**EXTRACT TO READ:**
** Start **

The hillside bloomed, a rainbow of shy snowdrops, proud dandelions, wild hyacinths and delicate daisies. As I swayed on Hamish’s broad back, I was an Arabian princess seeking the lost city of Petra; Lady Guinevere meeting King Arthur, Mary Queen of Scots fleeing Scotland … and when Hamish allowed himself a gentle trot – Annie Oakley heading to join Buffalo Bill in the Wild West. All the tales I’d read at school or in the set of Arthur Mee Children’s Encyclopaedia at home, swirled through my head and fired my imagination.
Hamish fancied the buds and reddish-purple twigs of the birch tree. Dad gently tapped my shoulder. My hazel eyes followed his outstretched arm. A baby deer munched on a similar feast nearby. Bambi! What a thrill to be able to boast about this adventurous day when I went to school.
Six kilometres from home, we reached Inverkip village. Although a Saturday afternoon and many shops were already shut, the village was a popular tourist destination for picnics. Dad tightened his grip, rubbed his whiskers into my neck. ‘Watch out; there’s witches here.’
I giggled, spied a bumblebee dancing above a clump of bluebells. ‘No there’s not.’
‘Oh, yes there is,’ Dad said, his brown eyes serious as he gave me a history lesson. ‘In the 1600s many young women were accused of witchcraft and imprisoned or killed. It wasn’t a good time at all.’ I shuddered and must have paled because Dad immediately changed the mood.

** End **

**AIM:** Can you resume the passage about the horseback ride on Hamish to Inverkip, carrying it on from its last sentence?

[Dataset entries]
** Start **

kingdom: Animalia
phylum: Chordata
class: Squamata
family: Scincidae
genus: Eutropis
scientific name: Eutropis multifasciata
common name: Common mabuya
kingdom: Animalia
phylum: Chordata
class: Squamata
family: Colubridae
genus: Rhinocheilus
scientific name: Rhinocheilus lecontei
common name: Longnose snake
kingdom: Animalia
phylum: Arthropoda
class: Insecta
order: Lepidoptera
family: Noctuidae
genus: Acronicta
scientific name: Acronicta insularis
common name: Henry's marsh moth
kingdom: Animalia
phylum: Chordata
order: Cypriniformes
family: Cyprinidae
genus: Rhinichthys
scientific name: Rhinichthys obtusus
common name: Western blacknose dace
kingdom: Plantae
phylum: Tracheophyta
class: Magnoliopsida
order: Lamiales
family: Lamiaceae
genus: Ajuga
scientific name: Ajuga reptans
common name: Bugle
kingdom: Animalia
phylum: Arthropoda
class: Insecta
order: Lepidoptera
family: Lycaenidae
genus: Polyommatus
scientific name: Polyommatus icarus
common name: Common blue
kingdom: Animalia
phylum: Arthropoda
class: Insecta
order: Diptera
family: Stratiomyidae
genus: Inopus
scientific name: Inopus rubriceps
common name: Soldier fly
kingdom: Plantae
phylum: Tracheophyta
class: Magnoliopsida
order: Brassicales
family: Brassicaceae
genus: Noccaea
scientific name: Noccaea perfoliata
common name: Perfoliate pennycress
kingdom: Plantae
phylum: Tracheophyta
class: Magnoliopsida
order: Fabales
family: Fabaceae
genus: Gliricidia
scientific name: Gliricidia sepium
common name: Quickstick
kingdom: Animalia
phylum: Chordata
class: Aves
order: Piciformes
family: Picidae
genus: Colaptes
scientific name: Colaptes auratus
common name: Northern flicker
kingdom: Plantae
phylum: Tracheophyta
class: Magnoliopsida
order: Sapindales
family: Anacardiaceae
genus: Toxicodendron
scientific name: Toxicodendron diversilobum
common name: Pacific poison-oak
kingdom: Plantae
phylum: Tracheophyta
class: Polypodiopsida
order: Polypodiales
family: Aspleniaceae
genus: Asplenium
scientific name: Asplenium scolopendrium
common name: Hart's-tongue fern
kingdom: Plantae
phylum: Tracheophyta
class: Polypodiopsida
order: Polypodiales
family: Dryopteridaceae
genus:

** End **

**RESULT:**
‘Not last night but the night before,’ he recited, ‘three wee witches came to my door. One with a hatchet, one with a drum and one with a pancake stuck to her … bum!’ I roared with laughter. Dad had paused for affect and said the ‘b’ word instead of thumb.
A car backfired. Hamish jumped as a truck drove past, then froze. The jelly babies disappeared at a faster rate. We were stationary for so long passersby thought Dad a gypsy, selling donkey rides. He gave several children short rides, but refused the shiny coins offered. Grateful parents bought me ice cream, Smarties and Humbugs, and replenished the supply of jelly babies when we revealed Hamish’s addiction.
At last the churchyard appeared in view. In fading daylight, I pretended to be Jesus riding into Jerusalem. Tethered to a railing, Hamish protested with long mournful brays. He didn’t like being contained in the small unfamiliar space.
The adventure left my legs and bottom aching, but I hid my discomfort. At dinner that evening, the family listened enthralled as Dad, an amazing raconteur, wittily recounted our day.
Next morning, all the children arrived early to see Hamish. I felt a celebrity too as Dad washed and brushed Hamish for a dress rehearsal. However, Hamish refused to walk up the makeshift ramp into the church despite dangled carrots and a jelly baby trail. Bribery, begging, even scolding, all failed.
The church filled with a congregation eager to see the Easter play. Parents hurriedly cleaned dishevelled children and the pageant proceeded without its star. The play was a success even if Hamish didn’t play his part. Or perhaps he did. Donkeys have a reputation for being obstinate and Hamish was certainly that!
Dad murmured into my ear, ‘The best- laid schemes of mice and men gang aft agley,’ and shrugged.
I wrote this story as a response to ‘special moments with dad’, a common memoir writing prompt. There were other occasions, but this one has always loomed large in my memory.
Have you got a special moment, or moments, you can write about?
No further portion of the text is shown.